A Defense Department spokesman, Army Col. Steven Warren, said 22 personnel at Osan Air Base in South Korea were taking the antibiotic Cipro as a precaution against anthrax exposure. But he declined to talk about whether workers at labs or other facilities in the United States were also taking Cipro.
The lack of information was criticized by members of Congress, who demanded answers on how the mistaken shipments happened and who had been affected.
“This incident represents a serious breach of trust in the United States Army’s obligation to keep our citizens and service members safe,” Sen. Bill Nelson, D-Fla., a member of the Senate Armed Services Committee, said in a letter to Army Secretary John McHugh. “Moreover, the shipments to a South Korea air base weaken the United States’ credibility as a global leader in chemical weapons control.”
In a separate letter, a bipartisan group of members of the House of Representatives told Defense Secretary Ash Carter and Tom Frieden, the director of the Centers for Disease Control and Prevention, that the inadvertent shipments of live anthrax “raise serious safety concerns” about the way the military handles “dangerous pathogens.”
The letter was signed by Rep. Fred Upton, R-Mich., the chair of the House Energy and Commerce Committee, and the panel’s senior Democrat, Rep. Frank Pallone of New Jersey, as well as two committee members, Republican Rep. Tim Murphy of Pennsylvania and Democratic Rep.
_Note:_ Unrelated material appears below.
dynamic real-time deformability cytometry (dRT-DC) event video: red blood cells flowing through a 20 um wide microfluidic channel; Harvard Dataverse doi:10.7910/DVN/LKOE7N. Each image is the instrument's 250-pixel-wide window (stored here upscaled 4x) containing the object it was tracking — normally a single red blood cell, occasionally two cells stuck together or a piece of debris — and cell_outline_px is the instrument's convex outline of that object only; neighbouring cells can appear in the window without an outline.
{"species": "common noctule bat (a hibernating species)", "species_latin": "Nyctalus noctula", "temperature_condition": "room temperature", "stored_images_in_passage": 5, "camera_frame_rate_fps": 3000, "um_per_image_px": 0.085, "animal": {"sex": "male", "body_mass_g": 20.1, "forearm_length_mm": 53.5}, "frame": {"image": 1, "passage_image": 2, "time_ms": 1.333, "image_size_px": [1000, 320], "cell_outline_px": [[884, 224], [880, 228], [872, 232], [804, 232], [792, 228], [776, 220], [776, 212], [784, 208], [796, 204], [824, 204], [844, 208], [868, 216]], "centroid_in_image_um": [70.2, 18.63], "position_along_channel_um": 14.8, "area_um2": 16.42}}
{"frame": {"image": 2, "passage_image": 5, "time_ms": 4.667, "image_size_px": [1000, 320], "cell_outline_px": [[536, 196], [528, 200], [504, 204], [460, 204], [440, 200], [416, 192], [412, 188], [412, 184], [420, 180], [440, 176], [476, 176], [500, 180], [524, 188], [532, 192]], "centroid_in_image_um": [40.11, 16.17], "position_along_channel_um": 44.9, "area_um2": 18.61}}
Diana DeGette of Colorado.
In comments to reporters Thursday, Warren acknowledged that he did not “have a whole lot of details on the exact purpose” of the anthrax shipments to Osan Air Base. In an earlier statement, Warren had said the anthrax shipments were part of a pilot program to develop a field test to identify biological threats in the environment.
In addition to Osan, the Defense Department said it suspected that labs in nine states had received live anthrax because they had been recipients of the same “cluster” of shipments.
In addition to facilities in California and Texas, those labs included military, university or commercial enterprises in Delaware, New Jersey, New York, Tennessee, Virginia, Maryland and Wisconsin. The anthrax was shipped from a Defense Department lab in Dugway, Utah.
Warren said the the Centers for Disease Control and Prevention was working to determine who might have handled the anthrax shipments before they reached the nine destinations.
He declined to describe what kind of packaging was used to ship the anthrax or to confirm news reports that FedEx had transported at least some of the shipments.
Live anthrax requires strict handling protocols, and anthrax samples are supposed to be rendered inactive before being shipped for research uses. All military, government and civilian labs that might have received such samples are now reviewing their anthrax inventories.
“Out of an abundance of caution, DOD has stopped the shipment of this material from its labs pending completion of the investigation,” Warren said.
“The ongoing investigation includes determining if the labs also received other live samples, epidemiological consultation, worker safety review, laboratory analysis and handling of laboratory waste,” said Jason McDonald, a spokesman for the CDC.
Anthrax burst into the American psyche one week after the 2001 terror attacks in New York and Washington, when over the course of several weeks five people died and 17 survived infection after anthrax-laced letters were sent to several news organization and to the offices of two U.S. senators.
Two of the dead in 2001 were postal workers who’d come in contact with anthrax when the letters containing the spores passed through the Brentwood mail facility in Washington, D.C. Another was an employee of a Florida media company that had received one of the letters. How the other two victims were exposed has never been determined.
Over the next seven years, the FBI and other prosecutors named two men as having possible ties to those anthrax attacks, Steven Hatfill and Bruce Ivins, but the government never brought charges against either of them.
In the current case, four Defense Department employees in the United States who’d handled the samples have been placed in post-exposure treatment in addition to the 22 in South Korea, CNN reported.
Warren defended the speed with which the Pentagon made public the information that live anthrax had inadvertently been shipped. That notification came five days after a research lab in Maryland told the Pentagon that it had received live anthrax in a package that was supposed to contain only inactive spores.
“We got the information out as rapidly as we could,” he said. “It’s important to have as much accurate information as possible. Once we understood that there was no threat to the public, we understood that we had additional time to gather more information and present a more complete picture.”
Osan Air Base in South Korea said in a statement that “all personnel were provided appropriate medical precautionary measures to include examinations, antibiotics and in some instances, vaccinations. None of the personnel have shown any signs of possible exposure.”
The base added: “Hazardous material teams immediately cordoned off the facility, decontaminated it under Centers for Disease Control protocol, and destroyed the agent.”